En cas de défaite, le score de Marine Le Pen aura aussi son importance sur les recompositions actuelles à l’extrême droite : la platitude du débat de mercredi fait qu’il n’y aura plus d’excuse de ce côté-là pour justifier la défaite de dimanche. Si la candidate RN fait une contre-performance, une radicalisation de l’extrême droite est aussi à craindre : des discours du type « les élections c’est foutu, y’a trop d’étrangers en France, on pourra jamais les remporter à cause du grand remplacement » sont de plus en plus souvent relayés dans les groupes nationalistes qui pourraient très bien choisir d’autres voies pour se faire entendre (ce qu’ils font déjà du reste). Ce peut être en poursuivant le travail métapolitique déjà entrepris, en particulier par les mouvements nationaux-catholiques (pseudo centres sociaux, écoles hors contrat traditionnalistes, centres de formation, etc.), mais aussi en choisissant la violence et la provocation, dans l’espoir de créer des tensions « ethniques » dont pourrait bénéficier leur idéal de société inégalitaire et fermée.
Que faire ?
Aujourd’hui, le mouvement antifasciste, s’il a connu un certain renouveau ces dernières années, reste divisé : deux courants se sont formés en son sein sur des bases bien distinctes et même si des initiatives communes existent entre organisations antifascistes, féministes, antiracistes, syndicats et mouvements politiques d’extrême gauche, et il faut le saluer, une véritable convergence n’est pas encore à l’ordre du jour, et à quelques jours du second tour, tout reste à construire.
Selon nous, le fait que l’antifascisme « moral » ne fasse plus recette, que l’extrême droite ne soit plus un simple épouvantail destiné à ramener les électeurs et les électrices dans « le droit chemin » est un mal nécessaire. Car si cela ampute la lutte antifasciste d’un levier puissant, cela ouvre davantage la voie à un antifascisme qui se pense comme un véritable projet de société alternatif au capitalisme et au nationalisme. Nous nous situons depuis toujours dans le camp des luttes, et pas celui des urnes, mais pour avancer nous devons poser certains constats.
D’abord, celui malheureusement qu’il n’y a plus d’ « évidence » antifasciste, et qu’il y a tout un travail d’éducation populaire à mener pour déconstruire les idées nationalistes, les discours d’exclusion, qui osent en plus aujourd’hui se présenter comme victimes d’ostracisme, qui crient à la « liberté d’expression ».
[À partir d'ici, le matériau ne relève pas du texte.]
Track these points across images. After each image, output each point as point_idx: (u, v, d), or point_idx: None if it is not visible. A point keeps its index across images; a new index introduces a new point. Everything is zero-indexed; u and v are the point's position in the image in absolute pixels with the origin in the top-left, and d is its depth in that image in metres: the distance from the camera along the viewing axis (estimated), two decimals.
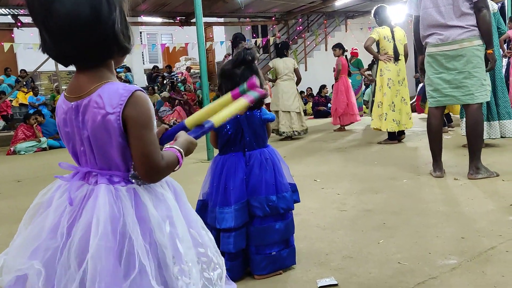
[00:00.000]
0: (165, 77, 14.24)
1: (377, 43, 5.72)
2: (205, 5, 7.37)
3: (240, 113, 1.63)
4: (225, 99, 1.32)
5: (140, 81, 14.51)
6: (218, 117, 1.26)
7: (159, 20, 11.99)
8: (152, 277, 1.03)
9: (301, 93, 10.98)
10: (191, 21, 11.16)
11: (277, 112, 6.74)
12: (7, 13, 10.08)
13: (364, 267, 2.08)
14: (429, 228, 2.53)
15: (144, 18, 11.53)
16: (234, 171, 2.02)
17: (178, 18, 11.69)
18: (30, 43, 9.34)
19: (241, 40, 6.52)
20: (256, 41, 12.31)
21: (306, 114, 11.35)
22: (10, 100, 11.43)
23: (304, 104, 10.76)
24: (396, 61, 5.68)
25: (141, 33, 16.39)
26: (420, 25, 3.69)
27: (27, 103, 11.46)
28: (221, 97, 1.35)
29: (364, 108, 10.49)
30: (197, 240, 1.20)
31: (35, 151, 7.93)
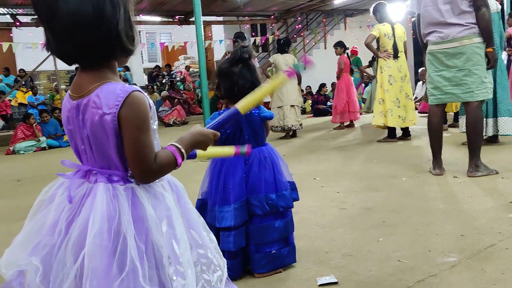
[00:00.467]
0: (165, 76, 14.23)
1: (377, 40, 5.70)
2: (204, 4, 7.37)
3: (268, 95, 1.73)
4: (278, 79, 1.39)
5: (139, 80, 14.49)
6: (244, 102, 1.30)
7: (158, 19, 11.98)
8: (144, 277, 1.03)
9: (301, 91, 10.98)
10: (190, 20, 11.15)
11: (281, 108, 6.76)
12: (6, 12, 10.06)
13: (364, 265, 2.08)
14: (429, 226, 2.53)
15: (143, 17, 11.51)
16: (233, 169, 2.02)
17: (177, 17, 11.68)
18: (29, 42, 9.33)
19: (243, 39, 6.54)
20: (255, 39, 12.29)
21: (305, 112, 11.35)
22: (9, 100, 11.42)
23: (303, 102, 10.76)
24: (396, 58, 5.67)
25: (140, 32, 16.37)
26: (421, 23, 3.69)
27: (26, 103, 11.45)
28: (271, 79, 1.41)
29: (362, 106, 10.48)
30: (197, 241, 1.19)
31: (34, 151, 7.91)
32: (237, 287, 1.44)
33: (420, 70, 8.13)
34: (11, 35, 11.52)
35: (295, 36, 14.14)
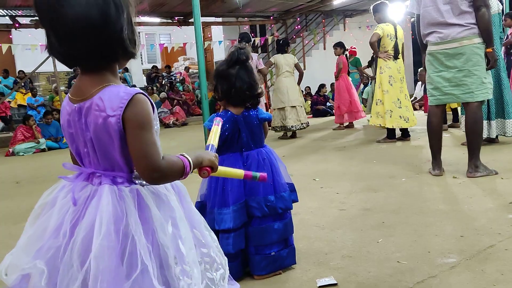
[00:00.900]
0: (164, 77, 14.22)
1: (378, 40, 5.69)
2: (203, 5, 7.38)
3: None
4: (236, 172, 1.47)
5: (138, 81, 14.48)
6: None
7: (157, 20, 11.98)
8: (154, 276, 1.04)
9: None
10: (189, 21, 11.15)
11: (282, 109, 6.77)
12: (5, 14, 10.06)
13: (364, 266, 2.08)
14: (428, 226, 2.53)
15: (142, 18, 11.51)
16: None
17: (176, 18, 11.68)
18: (28, 44, 9.32)
19: (248, 40, 6.56)
20: (255, 40, 12.30)
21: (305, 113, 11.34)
22: (8, 101, 11.40)
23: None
24: (396, 59, 5.68)
25: (139, 33, 16.33)
26: (420, 23, 3.69)
27: (26, 104, 11.44)
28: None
29: (362, 106, 10.48)
30: (200, 240, 1.21)
31: (34, 152, 7.92)
32: (238, 284, 1.45)
33: (419, 70, 8.14)
34: (10, 36, 11.53)
35: (294, 36, 14.14)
Ensuite, il faut aussi questionner nos automatismes : les réflexes conditionnés des groupes antifascistes doivent aussi être interrogés, tout comme les grilles de lecture toutes faites plaquées sur le réel, car quoi qu’on pense des élections, les scores de l’extrême droite sont autant de défaites pour l’avancée de nos idées.
Il s’agira également de ne pas se laisser enfermer dans un faux choix entre extrême droite nationaliste, start-up nation sécuritaire et gauche républicaine autoritaire. Il doit rester possible de rendre visible un courant autogestionnaire et révolutionnaire, porteur de projets d’autonomies, de ruptures politiques, de mouvements et de conflits sociaux forts. Quelque soit l’adversaire politique que nous aurons en face à partir de la semaine prochaine, c’est ce à quoi nous serons tenu·es, en espérant que l’urgence de la situation permette à toutes et tous de dépasser les querelles de chapelle et les luttes intestines stériles.